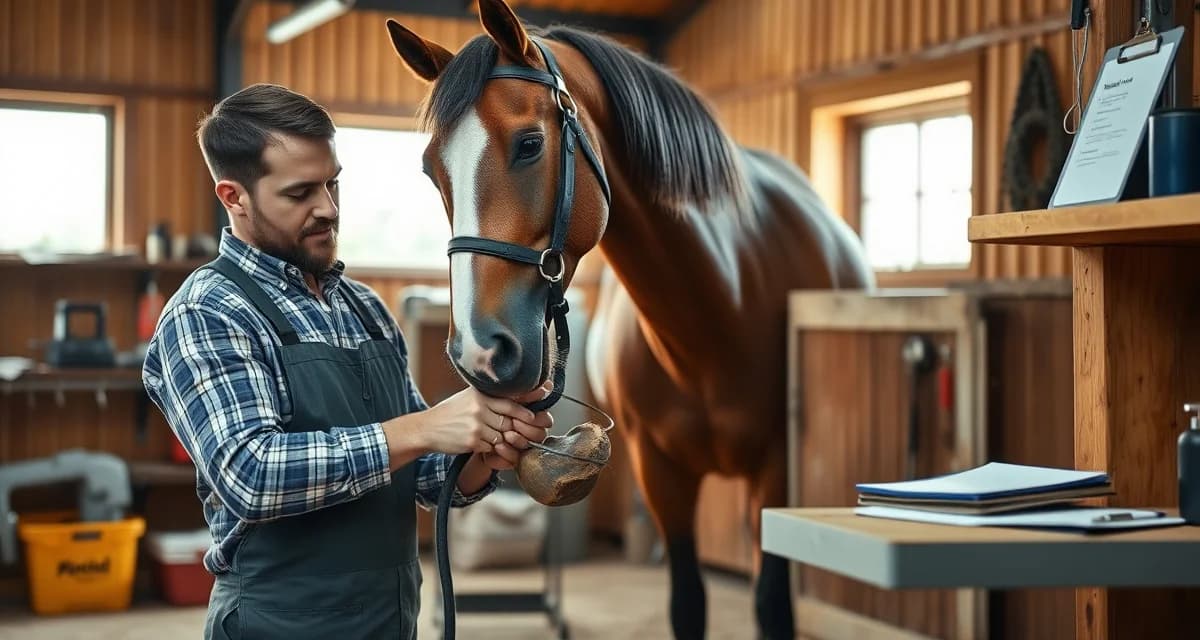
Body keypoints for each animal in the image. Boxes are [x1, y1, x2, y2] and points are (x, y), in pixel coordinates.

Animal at [385, 1, 874, 637]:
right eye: (430, 170)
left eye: (529, 144)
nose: (479, 352)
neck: (714, 317)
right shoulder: (659, 472)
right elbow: (687, 604)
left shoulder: (777, 467)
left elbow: (772, 604)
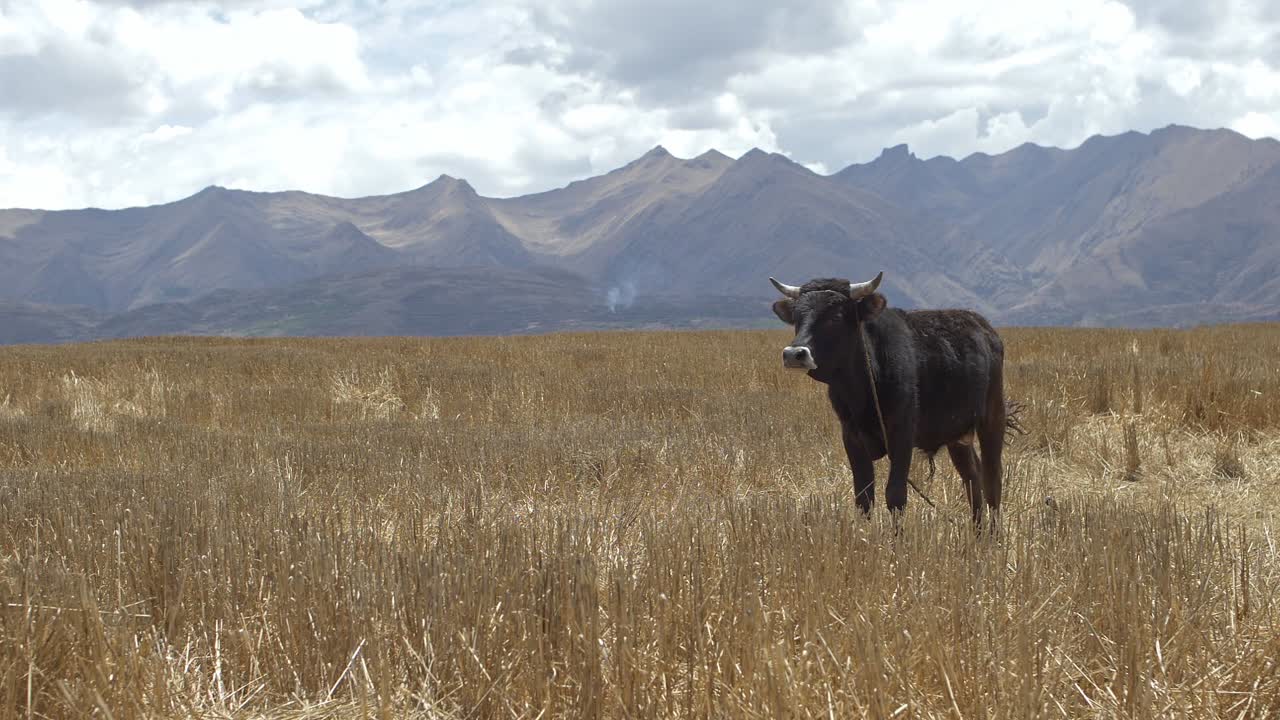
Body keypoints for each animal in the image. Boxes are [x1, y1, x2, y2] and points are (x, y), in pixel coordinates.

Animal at [768, 271, 1007, 526]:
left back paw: (993, 532)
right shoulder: (852, 437)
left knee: (992, 477)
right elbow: (863, 497)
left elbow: (895, 495)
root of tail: (985, 328)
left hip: (992, 417)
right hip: (957, 435)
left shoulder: (902, 435)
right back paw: (977, 531)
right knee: (972, 476)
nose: (794, 354)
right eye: (797, 316)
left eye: (836, 316)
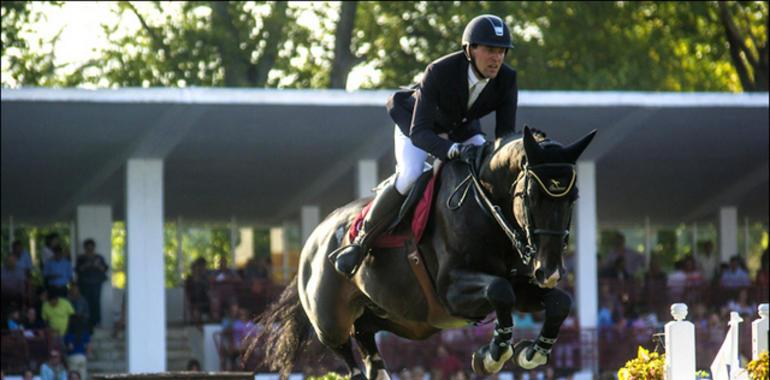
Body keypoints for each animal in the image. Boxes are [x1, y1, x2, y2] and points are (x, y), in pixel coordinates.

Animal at [249, 127, 596, 378]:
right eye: (531, 195)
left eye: (574, 197)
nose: (549, 271)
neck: (486, 208)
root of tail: (312, 239)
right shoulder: (452, 291)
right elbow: (500, 292)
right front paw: (492, 354)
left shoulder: (522, 285)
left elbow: (559, 302)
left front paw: (532, 351)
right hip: (330, 321)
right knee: (348, 356)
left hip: (390, 318)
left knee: (369, 347)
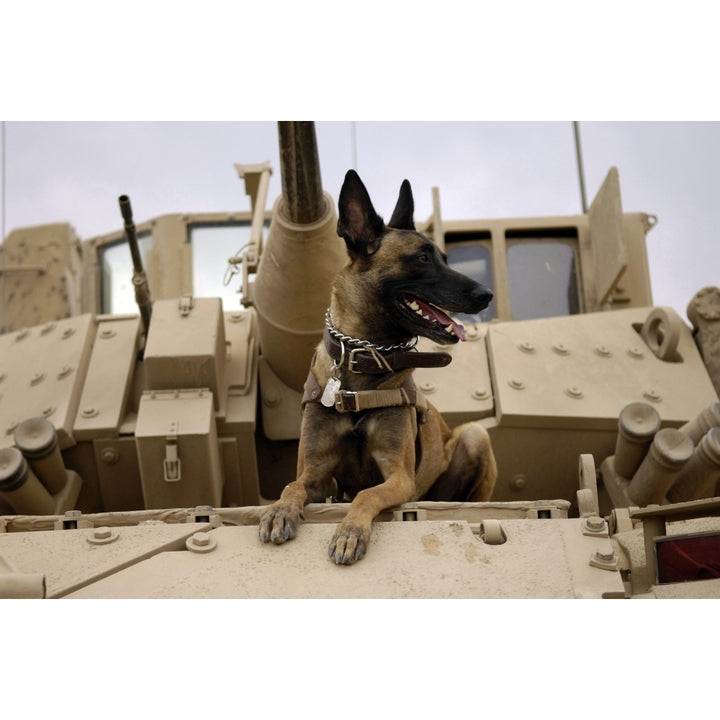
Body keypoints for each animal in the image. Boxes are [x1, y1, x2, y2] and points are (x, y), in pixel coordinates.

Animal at [260, 169, 500, 564]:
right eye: (422, 258)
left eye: (444, 257)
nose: (486, 294)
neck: (362, 362)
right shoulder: (316, 474)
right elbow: (292, 485)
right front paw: (280, 511)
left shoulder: (398, 477)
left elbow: (366, 493)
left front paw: (350, 532)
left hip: (474, 436)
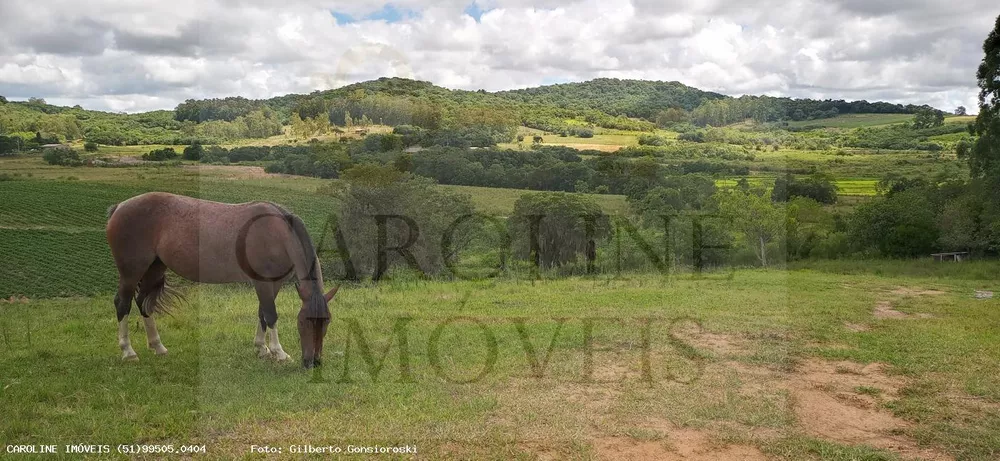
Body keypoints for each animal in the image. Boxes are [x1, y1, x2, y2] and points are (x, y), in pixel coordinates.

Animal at [106, 192, 340, 368]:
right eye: (303, 322)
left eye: (327, 321)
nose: (313, 362)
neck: (277, 233)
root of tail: (119, 207)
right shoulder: (262, 283)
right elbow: (271, 315)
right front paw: (279, 352)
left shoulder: (275, 283)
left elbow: (262, 314)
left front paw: (261, 349)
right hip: (131, 272)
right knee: (123, 304)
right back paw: (128, 352)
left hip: (154, 268)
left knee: (144, 303)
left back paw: (158, 347)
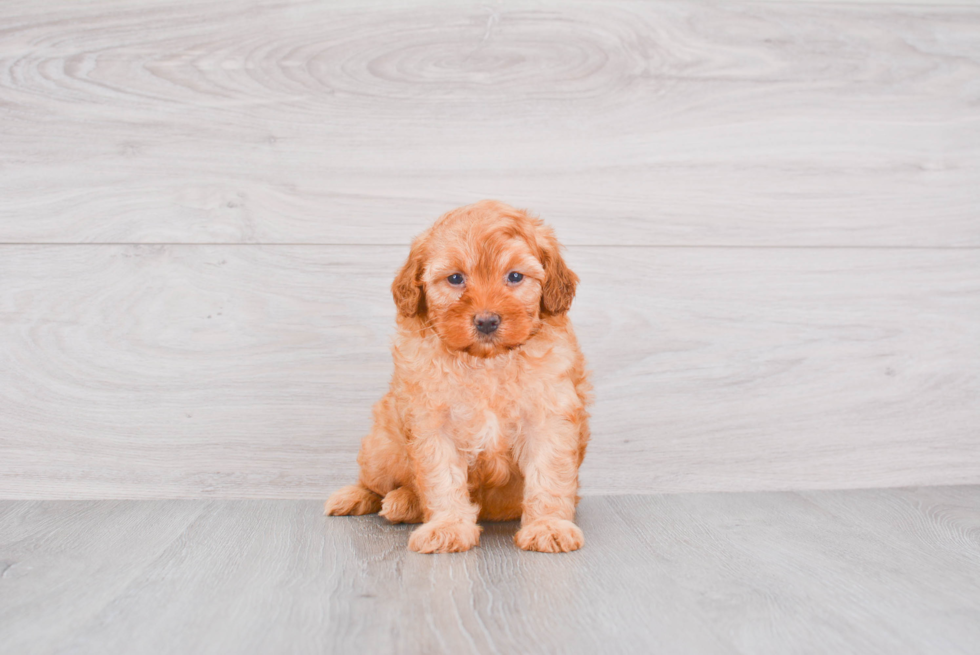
━━━━━━━━━━━━━━━━━━━━
Work out how many lines of the entries hold the word "back", and write only that figure.

Output for this exercise:
4